The total mass of all astroids in the "Astroid Belt", is even less than the mass of Earth.

If you would happen to have a spacecraft, you could fly right through it, and have no worries at all.

Actually, astroids are almost everywhere in the Solar system, and once in a while, a smaller one
passes Earth, on save distance, and occasionally, on a rather close trajectory (see the link below).

Astroids are pieces of rock of usually tens of meters, up to hundreds of meters, and ofcourse, there is a minority
of really big ones (but still a large number), of a few kilometers in diameter.
Astroids are "rocky" (minerals), and some are more metal rich, than others.

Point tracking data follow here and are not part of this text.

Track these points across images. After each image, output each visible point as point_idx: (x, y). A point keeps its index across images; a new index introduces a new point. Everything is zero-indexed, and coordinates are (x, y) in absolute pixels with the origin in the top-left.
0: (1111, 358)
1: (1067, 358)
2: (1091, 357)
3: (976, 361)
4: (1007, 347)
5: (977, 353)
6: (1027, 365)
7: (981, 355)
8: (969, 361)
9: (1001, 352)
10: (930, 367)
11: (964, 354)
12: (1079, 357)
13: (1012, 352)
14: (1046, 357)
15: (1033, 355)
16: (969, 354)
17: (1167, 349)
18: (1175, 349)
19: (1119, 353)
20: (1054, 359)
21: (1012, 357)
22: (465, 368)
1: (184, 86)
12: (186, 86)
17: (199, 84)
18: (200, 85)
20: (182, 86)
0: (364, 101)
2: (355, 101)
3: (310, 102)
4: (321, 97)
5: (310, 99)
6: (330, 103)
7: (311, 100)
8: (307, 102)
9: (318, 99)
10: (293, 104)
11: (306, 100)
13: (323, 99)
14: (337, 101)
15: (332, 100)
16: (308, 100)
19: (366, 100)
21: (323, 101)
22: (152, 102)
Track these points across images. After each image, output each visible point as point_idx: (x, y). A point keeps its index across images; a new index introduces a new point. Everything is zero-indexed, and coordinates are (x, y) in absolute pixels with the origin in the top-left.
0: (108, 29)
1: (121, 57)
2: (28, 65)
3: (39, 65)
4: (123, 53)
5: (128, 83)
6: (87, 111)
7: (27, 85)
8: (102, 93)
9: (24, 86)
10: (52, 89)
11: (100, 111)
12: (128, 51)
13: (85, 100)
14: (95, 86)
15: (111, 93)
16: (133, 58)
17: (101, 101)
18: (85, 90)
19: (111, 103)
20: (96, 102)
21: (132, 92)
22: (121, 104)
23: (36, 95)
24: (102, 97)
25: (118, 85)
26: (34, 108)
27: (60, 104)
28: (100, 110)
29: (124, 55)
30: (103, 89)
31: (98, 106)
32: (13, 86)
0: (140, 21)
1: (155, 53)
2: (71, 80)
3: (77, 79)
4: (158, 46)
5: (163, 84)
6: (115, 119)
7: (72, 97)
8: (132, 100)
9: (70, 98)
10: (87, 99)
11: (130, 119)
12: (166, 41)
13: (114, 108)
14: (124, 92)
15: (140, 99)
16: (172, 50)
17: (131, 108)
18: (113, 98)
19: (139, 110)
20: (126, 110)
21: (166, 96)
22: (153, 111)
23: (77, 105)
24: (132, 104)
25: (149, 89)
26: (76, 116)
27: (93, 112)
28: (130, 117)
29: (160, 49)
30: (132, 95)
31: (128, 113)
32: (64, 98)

About sizes: What exactly is typed as a "minority" is a point of discussion: a study of one
of the Trojan clouds, returned an estimation of > 500000 astroids, having a size > 1 km.

A few (really a few), are more like dwarf planets, of sizes of hundreds of kilometers.
These are: Vesta, Pallas and Hygiea (around 400km), and Ceres, which is even bigger, at around 950 km diameter.

Astroids are composed of all sorts of minerals, metals, and rock-like stuff, not unlike rocks on Earth.
However, some large astroids (those of a dozens of kilometers in size), might actually be a rather loose
collection of all sorts of debri.

-The large "Astroid Belt", are likely to be remnants of the early phases of the Solar system,
which never "made it to become a Planet". This is reasonable hypothesis, but this is not fully
certain as of yet.

- The Trojan clouds in Jupiter's orbit, are located at the socalled "Lagrange" points.
The "Lagrange" points, are related to two massive objects (here the Sun and Jupiter), where the gravitational
forces, and centrepital forces, work in such a special way, that a sort of semi-stable location exists.

A few nice links:

Database of "Near Earth Objects" (you can select distance and dates and more).
Animation of Astroids (jpl.nasa.gov).

A nice Map from Wikipedia Commons:

Map of Astroids (Wikipedia)

Originally, I planned to put an overview of Space Missions to the various Planets, in this note too.
However, since those topics are so vast, I place that in a seperate note. That will be note 4.
This way, I keep this text dedicated to a simple overview of the Solar system itself.